To encode an event occurring with probability $p$ you need at least $\log_2(1/p)$ bits (why? see my answer on "What is the role of the logarithm in Shannon's entropy?").
So in optimal encoding the average length of encoded message is
$$
\sum_i p_i \log_2(\tfrac{1}{p_i}),
$$
that is, Shannon entropy of the original probability distribution.
However, if for probability distribution $P$ you use encoding which is optimal for a different probability distribution $Q$, then the average length of the encoded message is
$$
\sum_i p_i \text{code_length($i$)} = \sum_i p_i \log_2(\tfrac{1}{q_i}),
$$
is cross entropy, which is greater than $\sum_i p_i \log_2(\tfrac{1}{p_i})$.
As an example, consider alphabet of four letters (A, B, C, D), but with A and B having the same frequency and C and D not appearing at all.
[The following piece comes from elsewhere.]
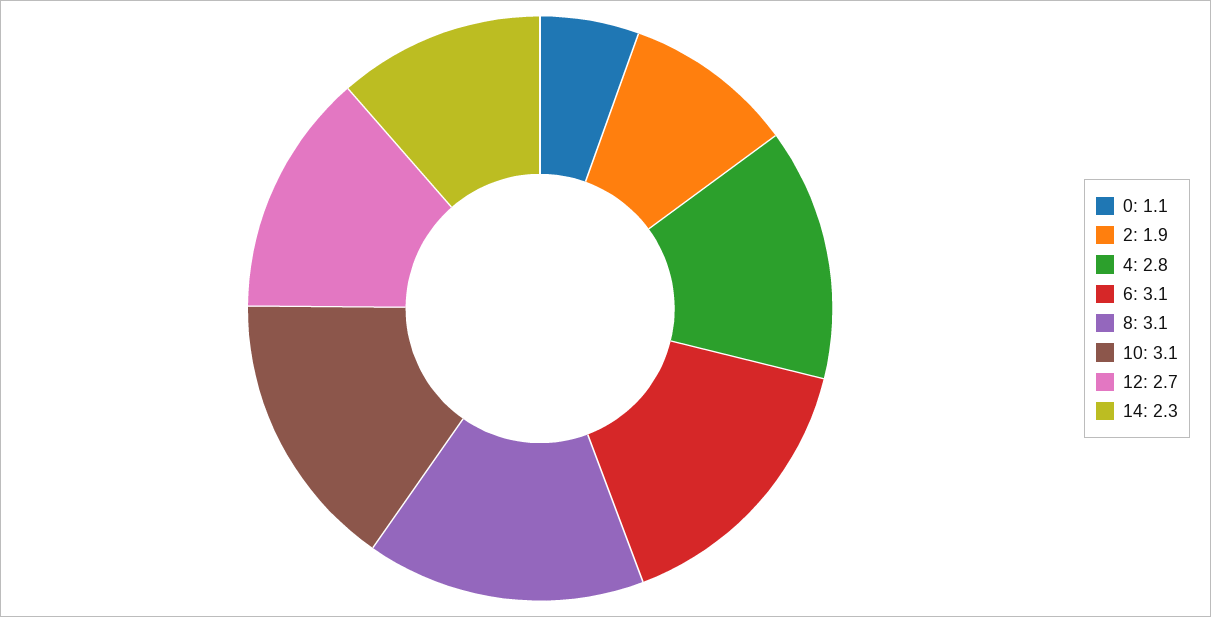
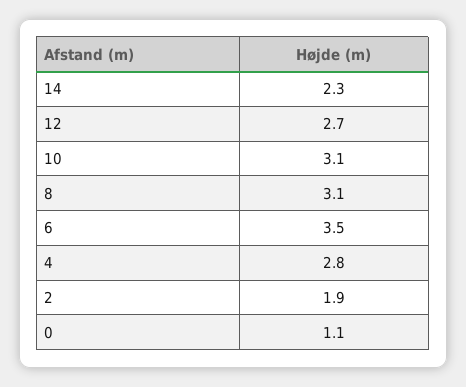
6: 3.1 -> 3.5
So the probability is $P=(\tfrac{1}{2}, \tfrac{1}{2}, 0, 0)$.
Then if we want to encode it optimally, we encode A as 0 and B as 1, so we get one bit of encoded message per one letter. (And it is exactly Shannon entropy of our probability distribution.)
But if we have the same probability $P$, but we encode it according to distribution where all letters are equally probably $Q=(\tfrac{1}{4},\tfrac{1}{4},\tfrac{1}{4},\tfrac{1}{4})$, then we get two bits per letter (for example, we encode A as 00, B as 01, C as 10 and D as 11).